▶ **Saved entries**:
^^^^
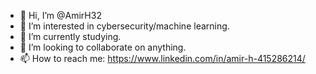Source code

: - 👋 Hi, I’m @AmirH32
- 👀 I’m interested in cybersecurity/machine learning.
- 🌱 I’m currently studying.
- 💞️ I’m looking to collaborate on anything.
- 📫 How to reach me: https://www.linkedin.com/in/amir-h-415286214/

<!---
AmirH32/AmirH32 is a ✨ special ✨ repository because its `README.md` (this file) appears on your GitHub profile.
You can click the Preview link to take a look at your changes.
--->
^^^^
▶ **Exercise**: Look through the entries above, and wherever a line holds the string "your", copy it.

▶ **Result of the exercise**:
AmirH32/AmirH32 is a ✨ special ✨ repository because its `README.md` (this file) appears on your GitHub profile.
You can click the Preview link to take a look at your changes.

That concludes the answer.